Eric Boissau écrit des nouvelles pour son propre plaisir, comprenez par là qu'il ne s'agit pas d'un emploi à plein temps ni même de son activité principale. Mais il le fait avec tellement de bonheur qu'il rédige des histoires extraordinaires – même pour le contexte d'héroic fantasy qu'il utilise comme support de narration. Certains l'ont même comparé à un nouveau Pratchett français – mais c'est peut-être un peu exagéré...
La Fantasy malmenée
Ce recueil contient les aventures de nombreux héros de valeur. Chacun d'eux est emporté par les événements de la vie, bousculé par les circonstances ou simplement par sa propre bêtise. Aventuriers plus ou moins volontaires, ils sont plutôt moins chanceux que la moyenne, ce qui rend souvent l'histoire bien plus amusante. Le texte est plein de violence, de quêtes et de malédictions immémoriales mais toujours avec un recul et un humour décapant.
Vous y trouverez pêle-mêle un Roi Nain à la recherche des siens, un démon et une ange déchue dont le sort est suspendu à l'échec de l'autre, des momies tyranniques, des rats confrontés à un joueur de flûte démoniaque, un auteur confronté à ses créatures, un pays volant et même des escargots.
Satire ou caricature ?
Les textes de cet ouvrage sont légers, pleins d'humour, écrits par un auteur qui ne se prend pas une seconde au sérieux – alors qu'il le pourrait car son talent est certain. Il ne faut pas lire ce livre en espérant y retrouver Conan ou visiter Melnibonée. Nous sommes plus près du Disque-Monde et de sa gouaille fantasque que de la vraie Fantasy pleine de fer, de feu et de tripes à l'air.
Il y a un jouissance certaine à voir les personnages, archétypes de l'héroic-fantasy, malmenés et transformés par la patte d'Eric Boissau. Il a l'art de savoir retourner des situations connues, contées par de nombreux grands auteurs, en absurdes parodies d'elle-mêmes. L'odyssée de Gup, apprenti magicien sans talent lancé dans une quête impossible contre les forces des morts-vivants en est un exemple : confronté à la mort elle-même, il discute et fraternise avec elle sans avoir conscience de la portée de ses actes.

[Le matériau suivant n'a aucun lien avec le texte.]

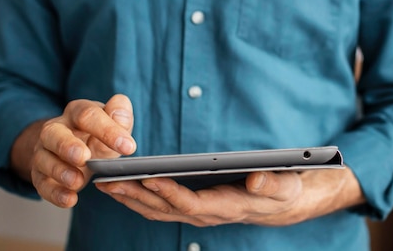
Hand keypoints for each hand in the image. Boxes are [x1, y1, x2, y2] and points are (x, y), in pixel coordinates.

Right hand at [12, 95, 136, 207]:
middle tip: (85, 158)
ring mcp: (44, 152)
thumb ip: (120, 114)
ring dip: (59, 171)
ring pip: (43, 159)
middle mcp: (55, 129)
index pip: (87, 115)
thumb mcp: (113, 122)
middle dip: (67, 145)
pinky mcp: (40, 175)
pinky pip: (42, 184)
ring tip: (78, 181)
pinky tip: (70, 199)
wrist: (77, 150)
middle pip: (53, 133)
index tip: (129, 147)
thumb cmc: (98, 135)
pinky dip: (55, 193)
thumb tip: (120, 116)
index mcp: (76, 112)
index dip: (108, 130)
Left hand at [96, 167, 363, 226]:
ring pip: (159, 210)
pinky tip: (124, 187)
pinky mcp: (196, 206)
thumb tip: (254, 182)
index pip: (191, 204)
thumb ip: (272, 183)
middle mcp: (209, 214)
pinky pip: (162, 206)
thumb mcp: (287, 183)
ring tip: (105, 183)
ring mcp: (200, 212)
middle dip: (135, 195)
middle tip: (108, 180)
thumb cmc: (286, 187)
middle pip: (165, 209)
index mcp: (228, 206)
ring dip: (131, 198)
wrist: (287, 200)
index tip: (146, 178)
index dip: (168, 193)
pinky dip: (140, 197)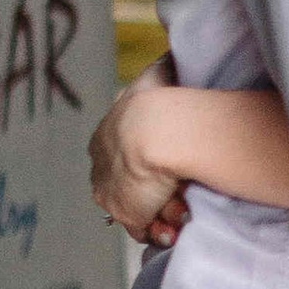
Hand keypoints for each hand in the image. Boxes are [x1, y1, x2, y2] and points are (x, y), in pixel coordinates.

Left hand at [90, 77, 192, 248]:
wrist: (157, 129)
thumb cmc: (161, 99)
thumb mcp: (157, 76)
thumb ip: (158, 74)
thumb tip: (170, 59)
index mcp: (103, 137)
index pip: (121, 157)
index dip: (146, 163)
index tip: (171, 163)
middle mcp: (102, 168)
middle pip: (131, 186)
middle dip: (157, 190)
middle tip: (183, 184)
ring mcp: (112, 194)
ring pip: (142, 208)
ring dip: (167, 207)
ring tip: (186, 197)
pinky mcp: (128, 215)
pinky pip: (149, 229)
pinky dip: (166, 227)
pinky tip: (182, 214)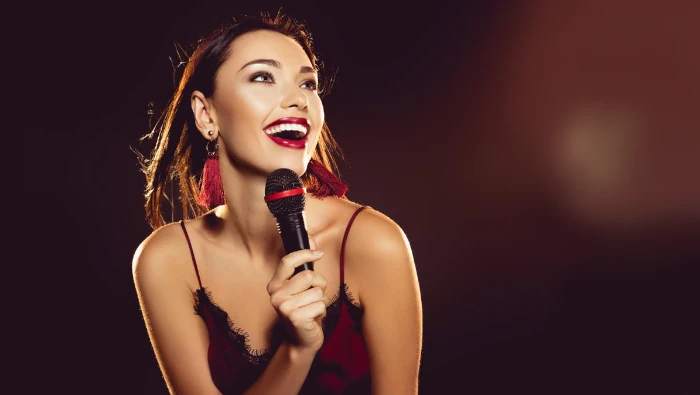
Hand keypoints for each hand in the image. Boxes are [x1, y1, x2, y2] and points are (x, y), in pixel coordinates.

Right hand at [266, 237, 328, 352]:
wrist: (301, 340)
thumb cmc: (304, 310)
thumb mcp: (302, 287)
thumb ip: (304, 265)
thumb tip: (311, 239)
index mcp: (275, 284)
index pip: (287, 261)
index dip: (304, 253)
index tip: (318, 253)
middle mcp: (275, 294)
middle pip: (308, 275)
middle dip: (319, 284)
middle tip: (314, 295)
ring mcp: (283, 306)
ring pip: (317, 291)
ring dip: (321, 300)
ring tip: (312, 308)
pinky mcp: (294, 317)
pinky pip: (320, 304)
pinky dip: (322, 311)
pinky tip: (313, 318)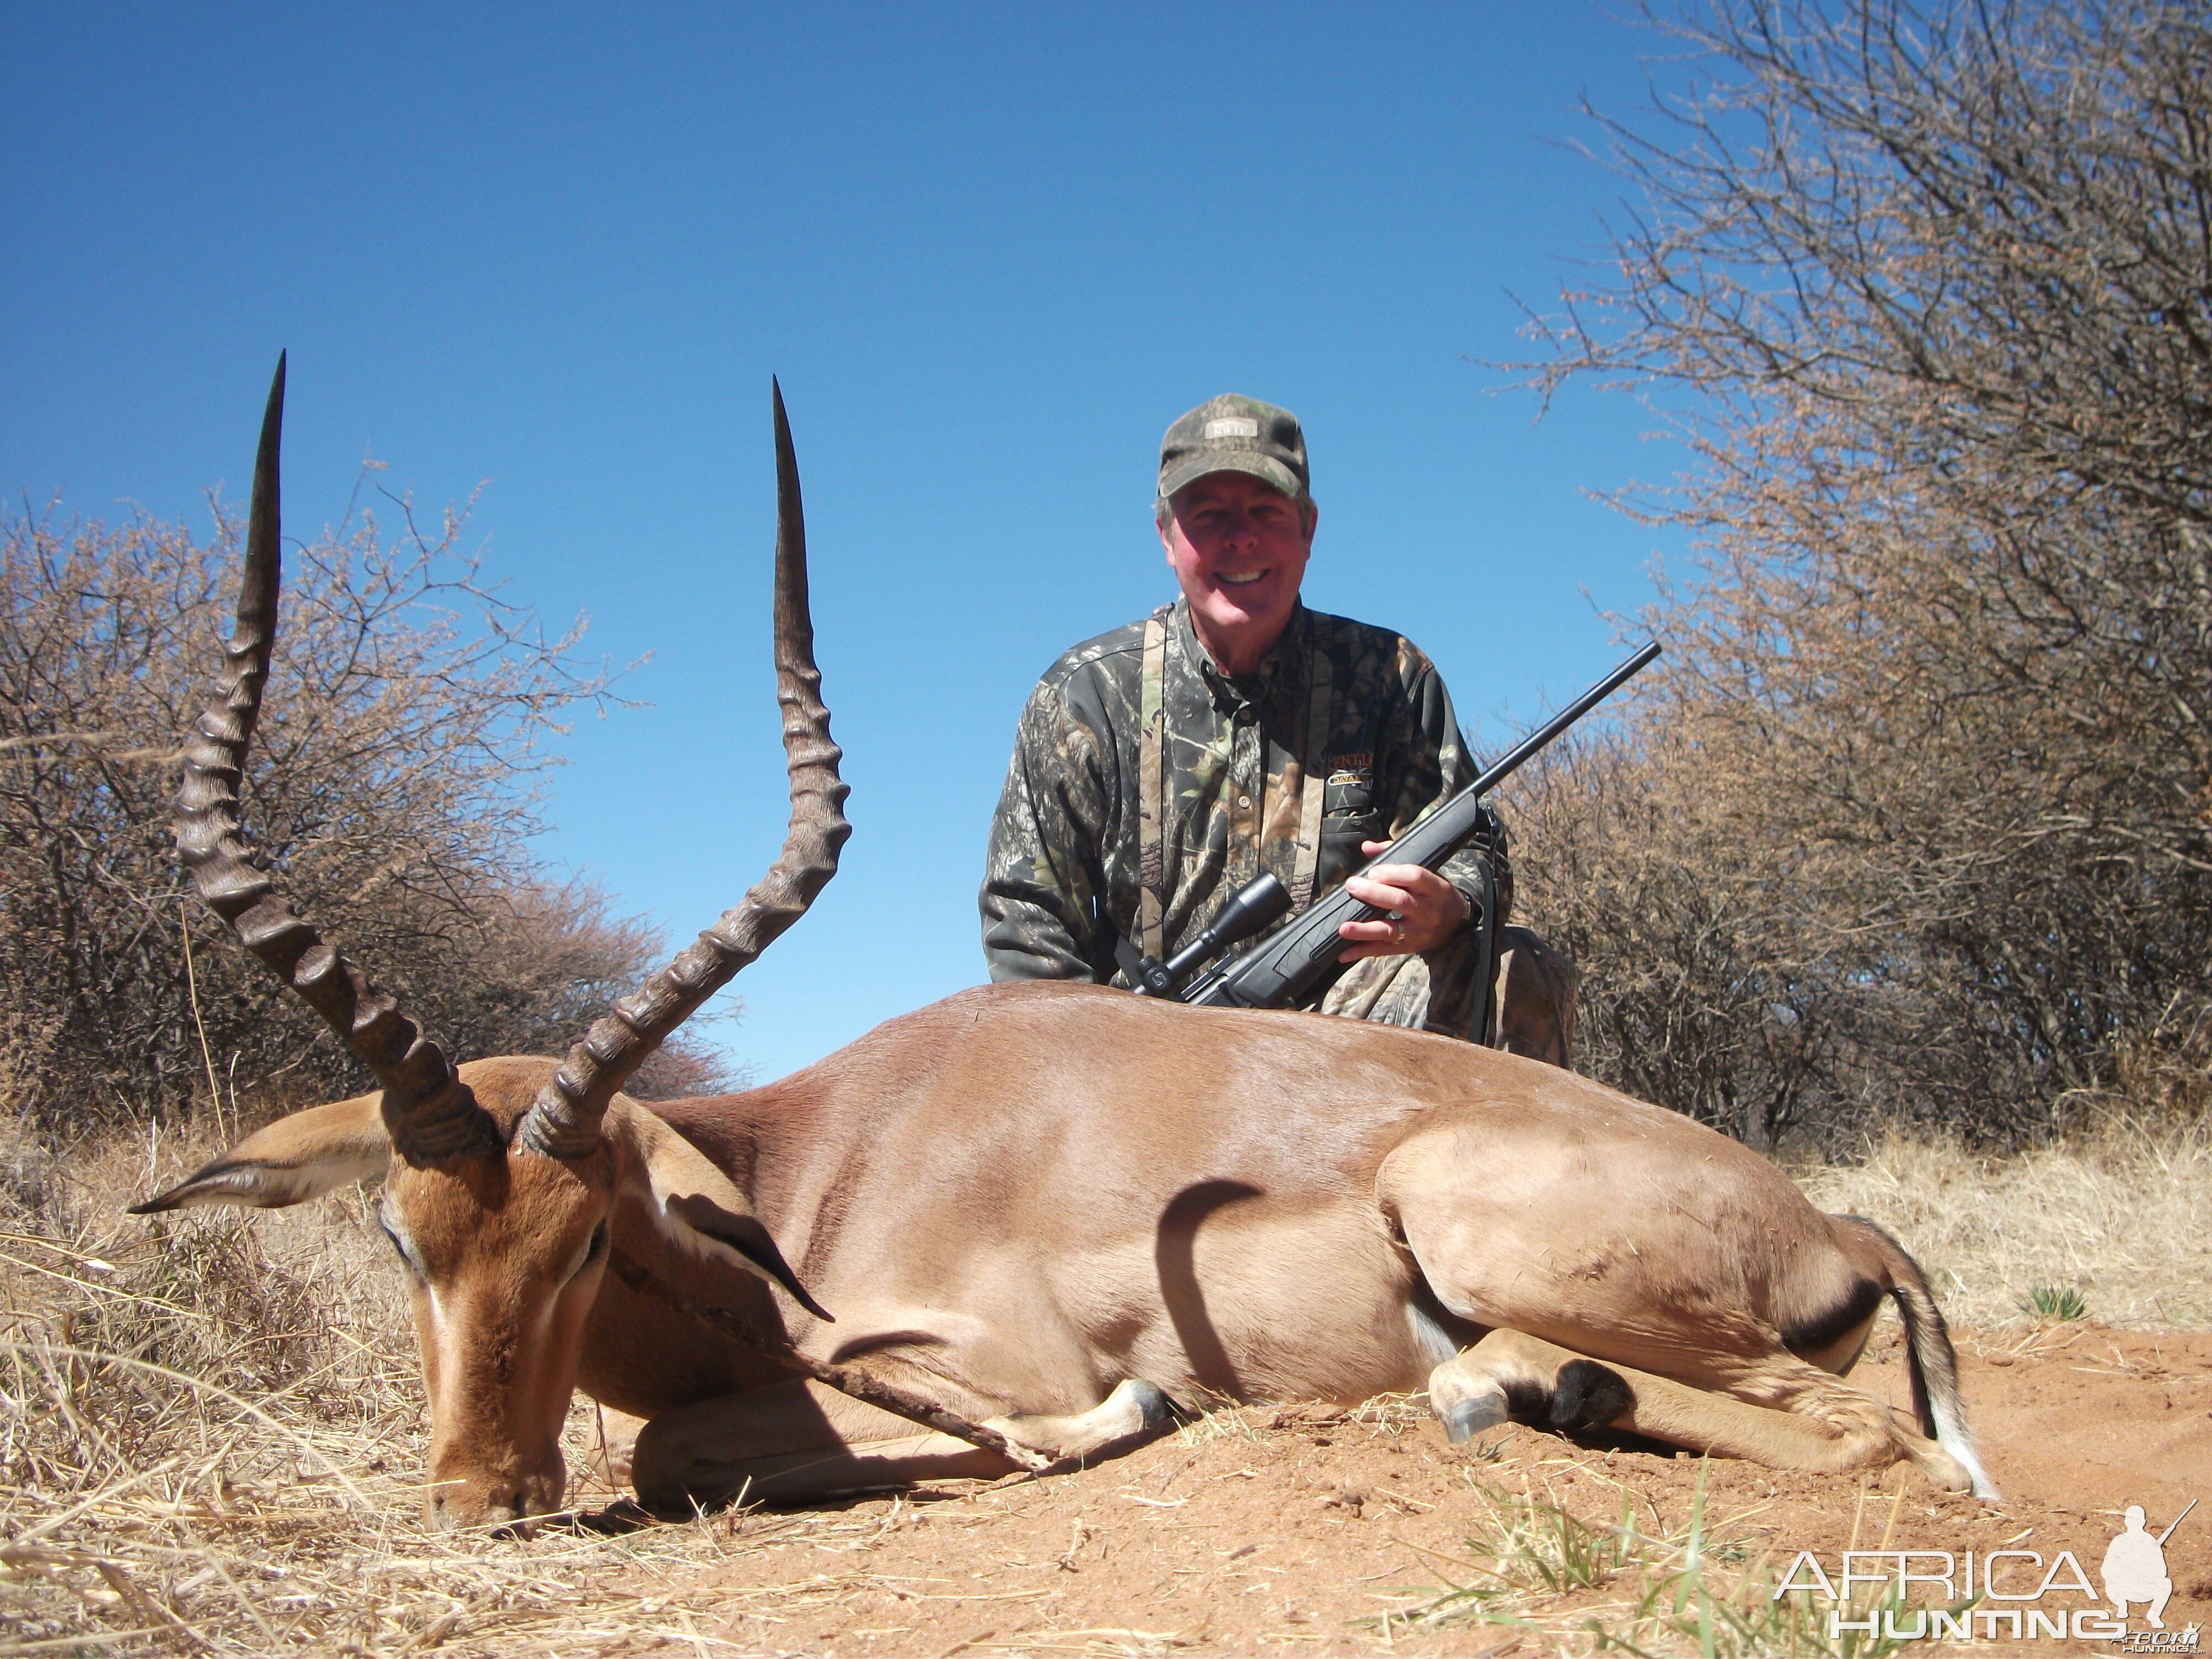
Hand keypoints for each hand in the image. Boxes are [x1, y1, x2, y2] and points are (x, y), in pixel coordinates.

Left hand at [1336, 842, 1470, 961]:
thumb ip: (1396, 856)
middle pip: (1400, 901)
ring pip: (1391, 930)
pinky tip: (1344, 953)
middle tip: (1351, 885)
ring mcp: (1418, 932)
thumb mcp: (1427, 872)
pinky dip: (1363, 952)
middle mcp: (1428, 910)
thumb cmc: (1434, 892)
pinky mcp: (1409, 947)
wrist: (1456, 923)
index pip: (1416, 877)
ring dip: (1365, 930)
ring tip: (1344, 928)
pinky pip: (1384, 950)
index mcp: (1435, 887)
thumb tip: (1367, 847)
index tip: (1373, 871)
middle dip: (1373, 894)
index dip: (1393, 873)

C'est là toute la portée de ce que nous montre l'auteur : nous sommes formatés à reconnaître des situations, nous connaissons les actions normales des héros face à elles. Mais que se passerait-il si le héros n'agissait pas comme prévu ? Ou si la situation n'était pas celle que l'on imaginait ?
Tel est l'objet des nouvelles d'Eric Boissau : nous présenter personnages et situations selon un angle différent, inhabituel.
Le résultat, évidemment, bouscule nos certitudes et nos réflexes de lecteur. Le procédé n'est pas nouveau et des auteurs comme Terry Pratchett en usent dans chacun de leurs romans. Mais, mais, mais... Il y a une différence de taille entre la destruction consciente et systématique d'un mythe et la simple critique moqueuse du lecteur plongé dans son cocon de certitudes.
Or, contrairement à beaucoup, Boissau sait se limiter à jeter un regard amusé sur le monde de la Fantasy sans vraiment chercher à en détruire l'esprit. Il le distort, le retourne, mais au fond de son propos reste le plaisir de la saga médiévale/fantastique et de l'esprit chevaleresque. Il arrive à se moquer gentiment sans caricaturer ce à quoi il s'attaque.
Le Pouvoir des Maux est un recueil à lire pour rire avec bonheur, surtout de soi-même.